What is Machine Learning

data ———-> ML ———-> improved performance measure
machine learning: improving some performance measure with experience computed from data.
e.g. Tree Recognition

Key Essence of ML:

exists some ‘underlying pattern’ to be learned, so ‘performance measure’ can be improved.
but no programmable (easy) definition, so ‘ML’ is needed.
somehow there is data about the pattern, so ML has some ‘inputs’ to learn from.

Components of Learning: Metaphor Using Credit Approval

Applicant Information

unknown pattern to be learned: ‘approve credit card good for bank?’

Formalize the Learning Problem:

Basic Notations:

input: $x \epsilon X$ (customer application)

output: $y \epsilon Y$ (good/bad after approving credit card)

unknown pattern to be learned $\Leftrightarrow$ target function: $f: X\rightarrow Y$ (ideal credit approval formula)

data $\Leftrightarrow$ training examples: $D = {(x_1,y_1),(x_2,y_2),…,(x_N,y_N)}$ (historical records in bank)

hypothesis $\Leftrightarrow$ skill with hopefully good performance: $g: X\rightarrow Y$ (‘learned’ formula to be used)
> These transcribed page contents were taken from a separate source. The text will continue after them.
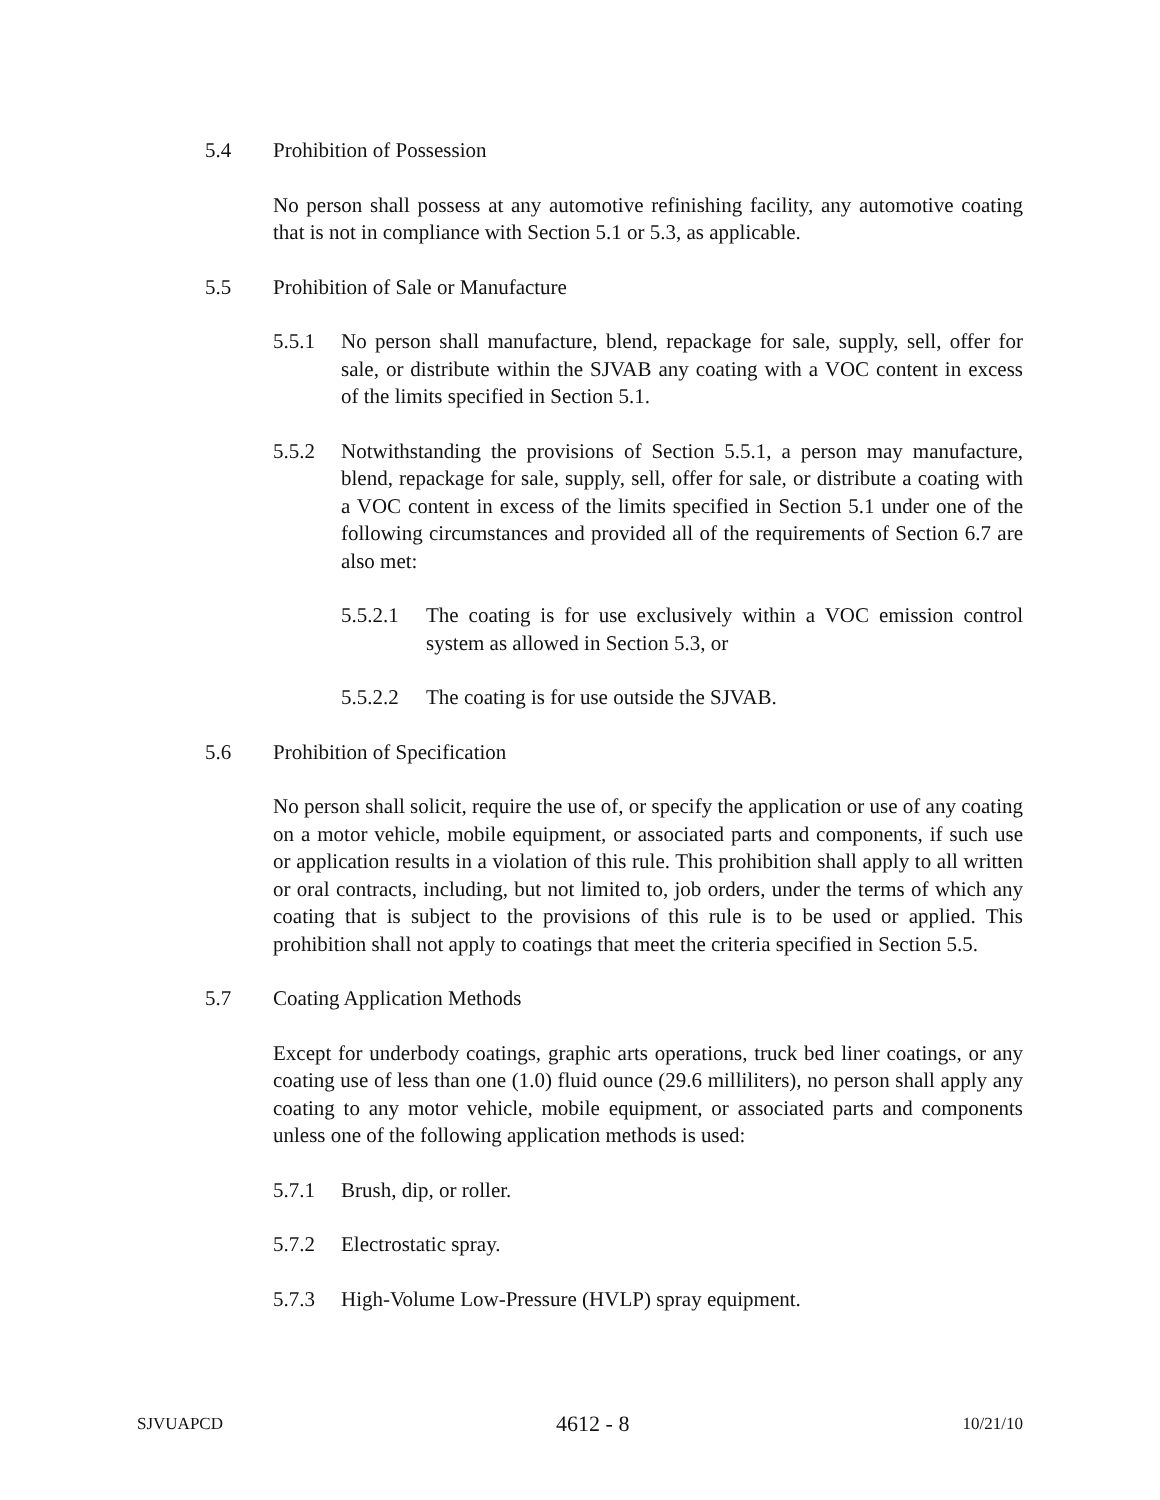5.4 Prohibition of Possession
No person shall possess at any automotive refinishing facility, any automotive coating that is not in compliance with Section 5.1 or 5.3, as applicable.
5.5 Prohibition of Sale or Manufacture
5.5.1 No person shall manufacture, blend, repackage for sale, supply, sell, offer for sale, or distribute within the SJVAB any coating with a VOC content in excess of the limits specified in Section 5.1.
5.5.2 Notwithstanding the provisions of Section 5.5.1, a person may manufacture, blend, repackage for sale, supply, sell, offer for sale, or distribute a coating with a VOC content in excess of the limits specified in Section 5.1 under one of the following circumstances and provided all of the requirements of Section 6.7 are also met:
5.5.2.1 The coating is for use exclusively within a VOC emission control system as allowed in Section 5.3, or
5.5.2.2 The coating is for use outside the SJVAB.
5.6 Prohibition of Specification
No person shall solicit, require the use of, or specify the application or use of any coating on a motor vehicle, mobile equipment, or associated parts and components, if such use or application results in a violation of this rule. This prohibition shall apply to all written or oral contracts, including, but not limited to, job orders, under the terms of which any coating that is subject to the provisions of this rule is to be used or applied. This prohibition shall not apply to coatings that meet the criteria specified in Section 5.5.
5.7 Coating Application Methods
Except for underbody coatings, graphic arts operations, truck bed liner coatings, or any coating use of less than one (1.0) fluid ounce (29.6 milliliters), no person shall apply any coating to any motor vehicle, mobile equipment, or associated parts and components unless one of the following application methods is used:
5.7.1 Brush, dip, or roller.
5.7.2 Electrostatic spray.
5.7.3 High-Volume Low-Pressure (HVLP) spray equipment.
SJVUAPCD 4612 - 8 10/21/10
$\{(X_n, Y_n)\}$ from $f$ —–> ML —–> g

Practical Definition of Machine Learning

machine learning: use data to compute hypothesis $g$ that approximates target $f$.
$A$ takes $D$ and $H$ to get $g$.

Machine Learning and Data Mining / Artificial Intelligence / Statistics

data mining: use (huge) data to find property that is interesting.
artificial intelligence: compute something that shows intelligent behavior.
statistics: use data to make inference about an unkonwn process.